THE PROBLEM:
Copy out exactly, from the entries that follow, the line holding "wrist: (362, 143)", the line holding "thumb ip: (117, 69)", and all lines between them, but no pictures.

____

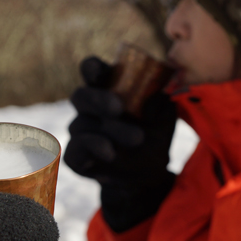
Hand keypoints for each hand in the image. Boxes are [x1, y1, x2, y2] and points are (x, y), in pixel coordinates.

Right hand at [64, 57, 176, 231]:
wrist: (150, 172)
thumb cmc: (156, 135)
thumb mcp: (165, 117)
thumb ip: (159, 103)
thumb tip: (152, 97)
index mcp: (108, 89)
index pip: (92, 71)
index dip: (92, 68)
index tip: (100, 72)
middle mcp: (90, 108)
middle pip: (80, 96)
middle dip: (98, 100)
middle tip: (119, 108)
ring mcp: (81, 132)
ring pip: (83, 125)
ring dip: (111, 130)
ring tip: (138, 138)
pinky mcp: (77, 156)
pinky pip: (75, 150)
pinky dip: (92, 149)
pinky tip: (110, 153)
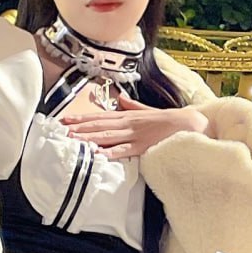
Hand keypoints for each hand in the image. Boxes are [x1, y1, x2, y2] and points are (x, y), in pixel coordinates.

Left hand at [61, 96, 209, 160]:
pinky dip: (111, 151)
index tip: (65, 119)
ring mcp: (135, 135)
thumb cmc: (171, 120)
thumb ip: (133, 105)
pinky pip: (125, 150)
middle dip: (79, 127)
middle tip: (61, 129)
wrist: (190, 123)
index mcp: (128, 116)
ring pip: (108, 136)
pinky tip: (99, 154)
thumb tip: (120, 98)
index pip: (101, 117)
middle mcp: (128, 124)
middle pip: (99, 125)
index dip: (82, 118)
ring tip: (73, 139)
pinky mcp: (144, 146)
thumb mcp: (149, 110)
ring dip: (89, 137)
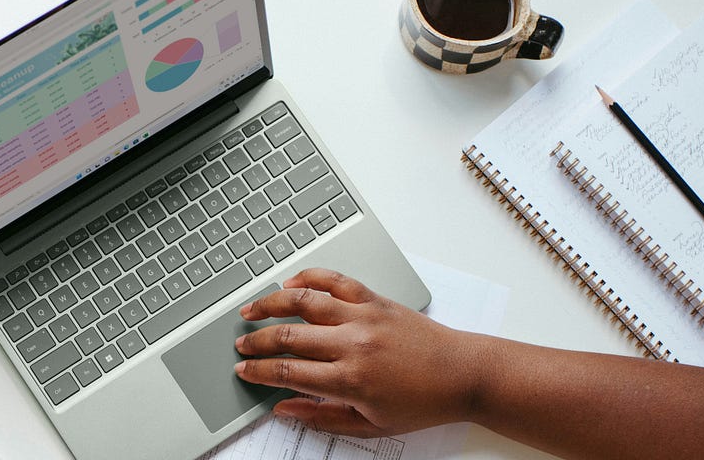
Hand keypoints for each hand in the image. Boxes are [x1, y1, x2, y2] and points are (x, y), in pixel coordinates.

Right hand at [234, 268, 481, 437]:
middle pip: (288, 336)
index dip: (258, 371)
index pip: (287, 372)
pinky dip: (310, 277)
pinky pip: (335, 281)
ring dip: (271, 304)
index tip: (243, 370)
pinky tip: (291, 283)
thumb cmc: (422, 402)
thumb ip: (322, 417)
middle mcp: (353, 344)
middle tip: (241, 345)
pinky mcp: (376, 300)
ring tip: (251, 309)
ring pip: (304, 302)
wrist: (462, 374)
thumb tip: (284, 409)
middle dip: (256, 341)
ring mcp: (364, 317)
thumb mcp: (371, 425)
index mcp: (350, 380)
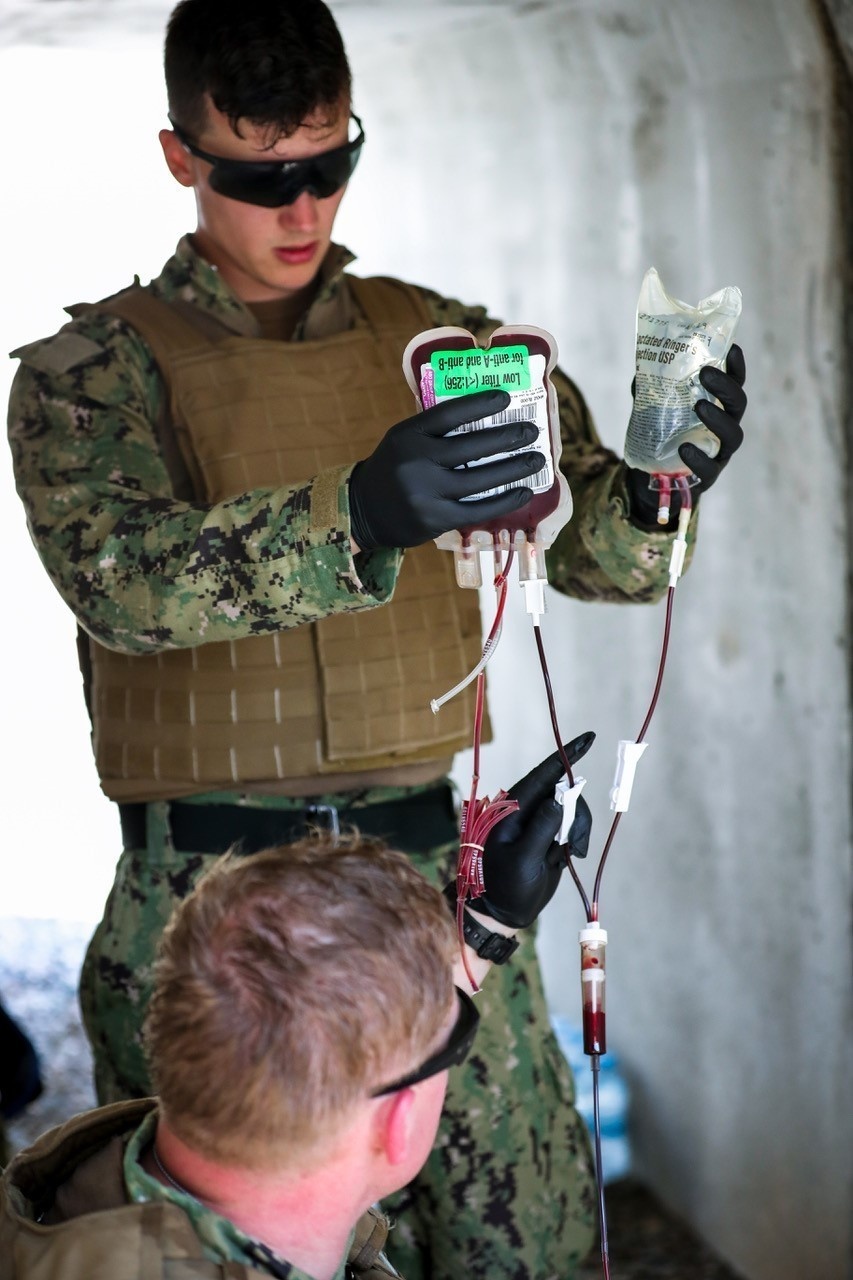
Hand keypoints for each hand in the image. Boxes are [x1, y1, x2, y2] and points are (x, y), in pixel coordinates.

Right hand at [348, 389, 544, 550]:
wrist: (363, 511)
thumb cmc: (396, 469)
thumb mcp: (406, 441)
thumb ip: (437, 432)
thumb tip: (488, 418)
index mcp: (408, 435)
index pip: (449, 414)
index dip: (480, 404)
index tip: (506, 398)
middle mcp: (415, 462)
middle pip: (471, 447)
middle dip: (508, 438)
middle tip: (531, 431)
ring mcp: (425, 494)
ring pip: (480, 480)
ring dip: (514, 469)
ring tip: (536, 460)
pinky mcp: (435, 520)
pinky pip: (478, 510)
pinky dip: (505, 501)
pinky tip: (524, 492)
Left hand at [469, 732, 594, 929]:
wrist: (504, 912)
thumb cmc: (504, 886)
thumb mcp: (523, 858)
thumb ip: (542, 826)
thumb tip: (560, 795)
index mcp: (511, 809)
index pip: (542, 774)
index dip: (566, 755)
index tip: (589, 738)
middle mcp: (526, 810)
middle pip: (564, 792)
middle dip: (575, 814)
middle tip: (572, 844)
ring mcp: (539, 822)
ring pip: (571, 810)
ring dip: (577, 830)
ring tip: (569, 854)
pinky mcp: (550, 836)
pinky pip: (573, 825)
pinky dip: (577, 838)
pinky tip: (567, 857)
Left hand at [626, 343, 746, 524]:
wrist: (650, 477)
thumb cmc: (660, 434)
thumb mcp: (653, 407)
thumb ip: (651, 387)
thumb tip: (644, 364)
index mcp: (717, 407)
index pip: (734, 383)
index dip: (736, 367)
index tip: (732, 348)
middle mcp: (724, 427)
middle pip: (738, 405)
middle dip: (726, 386)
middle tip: (706, 373)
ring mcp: (718, 453)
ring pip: (732, 435)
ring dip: (718, 418)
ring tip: (699, 405)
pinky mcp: (707, 477)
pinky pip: (709, 469)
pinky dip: (698, 458)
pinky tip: (684, 447)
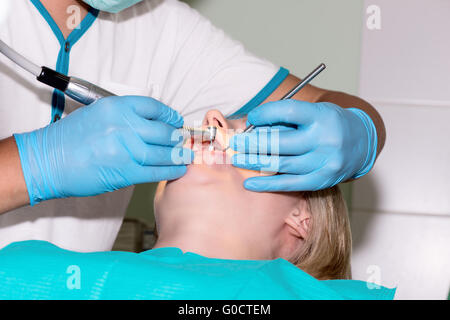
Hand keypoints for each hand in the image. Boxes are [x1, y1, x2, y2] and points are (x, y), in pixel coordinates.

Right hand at [14, 96, 192, 204]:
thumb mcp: (97, 113)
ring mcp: (126, 150)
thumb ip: (124, 116)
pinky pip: (156, 171)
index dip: (169, 115)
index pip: (153, 107)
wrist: (48, 161)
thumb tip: (149, 122)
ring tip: (187, 156)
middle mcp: (124, 126)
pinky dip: (170, 171)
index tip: (175, 120)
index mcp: (116, 107)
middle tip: (183, 140)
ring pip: (163, 152)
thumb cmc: (69, 139)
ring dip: (179, 155)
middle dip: (177, 137)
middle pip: (163, 131)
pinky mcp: (125, 172)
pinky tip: (179, 169)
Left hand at [229, 100, 376, 191]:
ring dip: (254, 162)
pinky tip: (250, 183)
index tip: (252, 117)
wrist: (362, 143)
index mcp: (322, 116)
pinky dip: (267, 184)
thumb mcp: (314, 112)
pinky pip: (290, 184)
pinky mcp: (321, 180)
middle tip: (234, 142)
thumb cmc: (330, 124)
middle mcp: (325, 139)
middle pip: (280, 142)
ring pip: (282, 164)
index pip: (288, 111)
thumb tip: (253, 127)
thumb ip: (287, 119)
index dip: (266, 114)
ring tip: (237, 160)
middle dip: (252, 142)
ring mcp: (324, 162)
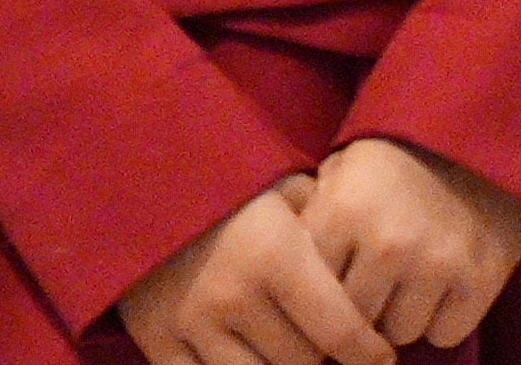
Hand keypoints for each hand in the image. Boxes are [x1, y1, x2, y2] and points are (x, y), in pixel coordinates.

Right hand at [121, 177, 392, 364]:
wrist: (136, 174)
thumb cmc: (225, 181)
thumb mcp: (281, 188)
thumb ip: (323, 228)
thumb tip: (365, 271)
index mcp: (274, 254)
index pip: (341, 332)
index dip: (370, 354)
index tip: (384, 360)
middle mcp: (235, 297)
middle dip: (324, 359)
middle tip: (329, 344)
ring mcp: (193, 327)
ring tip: (290, 351)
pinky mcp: (159, 346)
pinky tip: (251, 360)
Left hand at [301, 137, 520, 348]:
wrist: (478, 128)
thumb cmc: (397, 151)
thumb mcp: (343, 167)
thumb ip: (315, 218)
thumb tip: (289, 277)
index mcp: (344, 210)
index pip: (312, 288)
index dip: (321, 290)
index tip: (331, 286)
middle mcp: (387, 243)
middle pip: (355, 320)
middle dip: (361, 307)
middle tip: (372, 284)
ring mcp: (436, 264)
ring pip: (399, 334)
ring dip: (401, 315)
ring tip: (407, 281)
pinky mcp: (480, 281)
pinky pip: (444, 335)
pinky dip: (442, 319)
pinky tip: (442, 286)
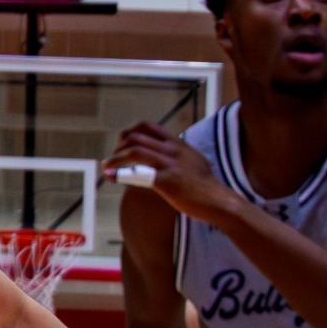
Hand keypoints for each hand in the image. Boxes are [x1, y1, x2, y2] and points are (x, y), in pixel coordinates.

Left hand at [105, 123, 233, 223]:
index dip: (129, 132)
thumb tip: (160, 158)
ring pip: (134, 151)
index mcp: (177, 144)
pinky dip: (120, 174)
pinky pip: (138, 174)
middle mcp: (172, 149)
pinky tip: (112, 178)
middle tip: (112, 158)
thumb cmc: (205, 186)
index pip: (148, 126)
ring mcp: (169, 164)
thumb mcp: (192, 161)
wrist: (219, 201)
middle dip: (118, 146)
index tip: (121, 143)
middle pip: (136, 137)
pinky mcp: (167, 180)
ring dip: (115, 158)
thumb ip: (177, 156)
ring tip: (107, 166)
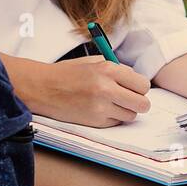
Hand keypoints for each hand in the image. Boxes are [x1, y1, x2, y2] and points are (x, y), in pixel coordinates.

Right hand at [27, 56, 151, 127]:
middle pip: (142, 104)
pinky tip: (100, 109)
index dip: (140, 87)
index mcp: (108, 69)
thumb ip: (117, 69)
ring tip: (111, 103)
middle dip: (139, 102)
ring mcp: (100, 107)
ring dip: (125, 111)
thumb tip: (135, 80)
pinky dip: (112, 117)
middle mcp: (106, 89)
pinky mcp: (94, 121)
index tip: (134, 88)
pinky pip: (116, 122)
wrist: (43, 88)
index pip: (143, 85)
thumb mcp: (94, 62)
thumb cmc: (68, 73)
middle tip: (129, 99)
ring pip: (131, 116)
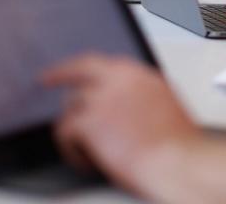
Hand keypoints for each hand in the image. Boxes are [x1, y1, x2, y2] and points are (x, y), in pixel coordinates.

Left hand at [42, 54, 201, 197]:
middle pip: (80, 67)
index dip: (87, 68)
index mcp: (141, 75)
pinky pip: (65, 132)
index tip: (77, 71)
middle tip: (47, 79)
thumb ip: (143, 97)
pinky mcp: (88, 121)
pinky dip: (72, 150)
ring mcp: (102, 98)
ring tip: (87, 150)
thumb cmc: (178, 145)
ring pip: (72, 106)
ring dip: (75, 129)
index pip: (106, 63)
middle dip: (61, 73)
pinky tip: (84, 161)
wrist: (177, 161)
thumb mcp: (166, 107)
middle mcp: (120, 80)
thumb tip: (129, 107)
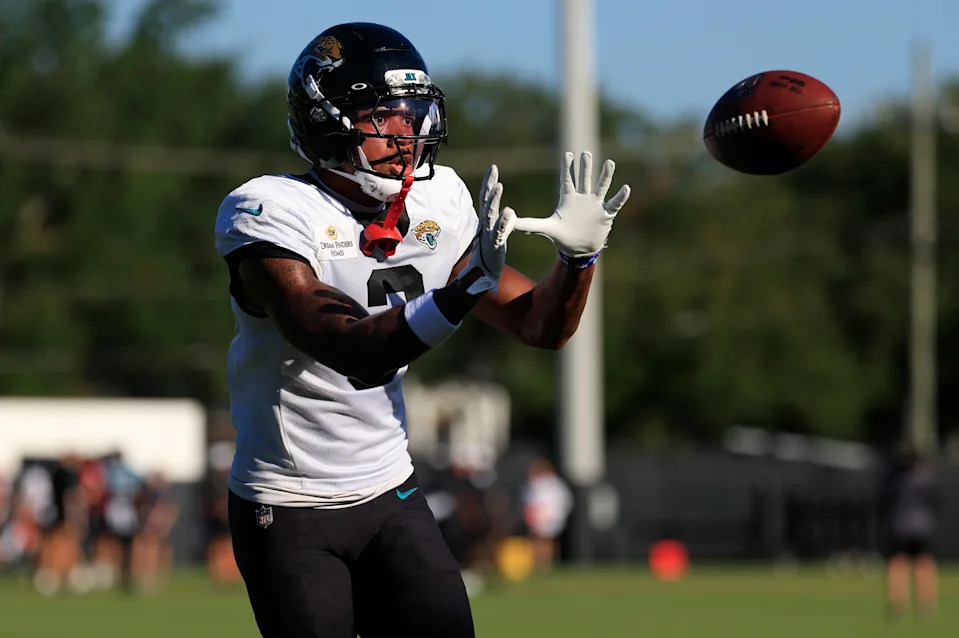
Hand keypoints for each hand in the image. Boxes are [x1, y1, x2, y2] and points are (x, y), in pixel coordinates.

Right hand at [458, 164, 515, 294]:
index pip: (486, 198)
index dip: (488, 183)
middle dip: (488, 184)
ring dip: (494, 199)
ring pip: (490, 214)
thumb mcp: (495, 235)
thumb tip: (508, 211)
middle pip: (486, 201)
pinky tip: (509, 212)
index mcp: (486, 221)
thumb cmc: (489, 254)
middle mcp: (485, 225)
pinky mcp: (494, 245)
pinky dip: (503, 222)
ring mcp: (488, 234)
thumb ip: (501, 224)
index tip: (493, 168)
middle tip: (493, 169)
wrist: (483, 275)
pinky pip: (499, 232)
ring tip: (499, 185)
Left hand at [513, 151, 629, 256]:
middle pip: (584, 179)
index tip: (568, 154)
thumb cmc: (562, 237)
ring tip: (609, 163)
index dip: (567, 168)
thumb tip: (509, 221)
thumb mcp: (545, 228)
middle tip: (585, 154)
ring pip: (601, 187)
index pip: (567, 180)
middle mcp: (583, 198)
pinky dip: (620, 197)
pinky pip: (614, 203)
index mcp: (568, 199)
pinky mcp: (605, 215)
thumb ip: (528, 224)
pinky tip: (626, 188)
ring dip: (605, 176)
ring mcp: (595, 205)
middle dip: (585, 167)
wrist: (578, 250)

____

REPLY:
wrist: (362, 143)
index mcp: (322, 116)
pinky dip: (267, 184)
thumb mcp: (314, 112)
pinky pip: (290, 184)
pinky mcp: (321, 180)
middle tip: (234, 142)
thumb cmc: (330, 124)
middle mcp: (325, 139)
middle pip: (280, 142)
ring pip: (282, 164)
index pip: (288, 111)
thumb tip: (253, 127)
thumb ip: (287, 119)
index dip: (266, 114)
ring tip: (237, 160)
middle dip: (252, 142)
ring mcp: (324, 162)
Hand keypoints for each hand in the image. Boxes are [x1, y1, x2, y2] and points are (x, y), in pixel coordinates.

Right hand at [121, 177, 392, 364]:
wrist: (136, 174)
thumb cmc: (225, 181)
thumb mcp: (281, 188)
thumb ip: (323, 228)
thumb tip: (365, 271)
index mcp: (274, 254)
index pip: (341, 332)
index dip: (370, 354)
index tip: (384, 360)
middle mcp: (235, 297)
middle dip: (324, 359)
middle tip: (329, 344)
ring mcp: (193, 327)
ring tip: (290, 351)
pinky mcp: (159, 346)
pinky tip: (251, 360)
Left hand at [301, 137, 520, 348]:
wrist: (478, 128)
thumb cmc: (397, 151)
thumb mcp: (343, 167)
thumb ip: (315, 218)
thumb tip: (289, 277)
index mcp: (344, 210)
index pip: (312, 288)
index dip: (321, 290)
index tip: (331, 286)
middle mcp: (387, 243)
middle pip: (355, 320)
middle dip: (361, 307)
middle tip: (372, 284)
ring mcp: (436, 264)
ring pip: (399, 334)
ring dip: (401, 315)
ring tip: (407, 281)
pinky mcp: (480, 281)
pinky pip: (444, 335)
pinky dip: (442, 319)
pinky tip: (442, 286)
Hand keypoints for each hand in the image. Boxes are [x1, y1, x2, y2] and points are (x, y), in pixel coordinates.

Left hand at [105, 123, 233, 223]:
index dip: (129, 132)
thumb tip: (160, 158)
ring pip: (134, 151)
index mcp: (177, 144)
pinky dip: (120, 174)
pinky pip: (138, 174)
middle mcp: (172, 149)
pinky tip: (112, 178)
middle tip: (112, 158)
thumb cmc: (205, 186)
index pip: (148, 126)
ring mcp: (169, 164)
thumb mcp: (192, 161)
wrist: (219, 201)
middle dip: (118, 146)
index tip: (121, 143)
middle pip: (136, 137)
pinky mcp: (167, 180)
ring dip: (115, 158)
thumb ip: (177, 156)
ring tip: (107, 166)
Hand keypoints for each hand in the image. Boxes are [x1, y1, x2, y2] and points are (x, y), in pixel coordinates.

Right hand at [27, 56, 151, 127]:
middle pip: (142, 104)
pinky tip: (100, 109)
index dip: (140, 87)
index mcp: (108, 69)
thumb ip: (117, 69)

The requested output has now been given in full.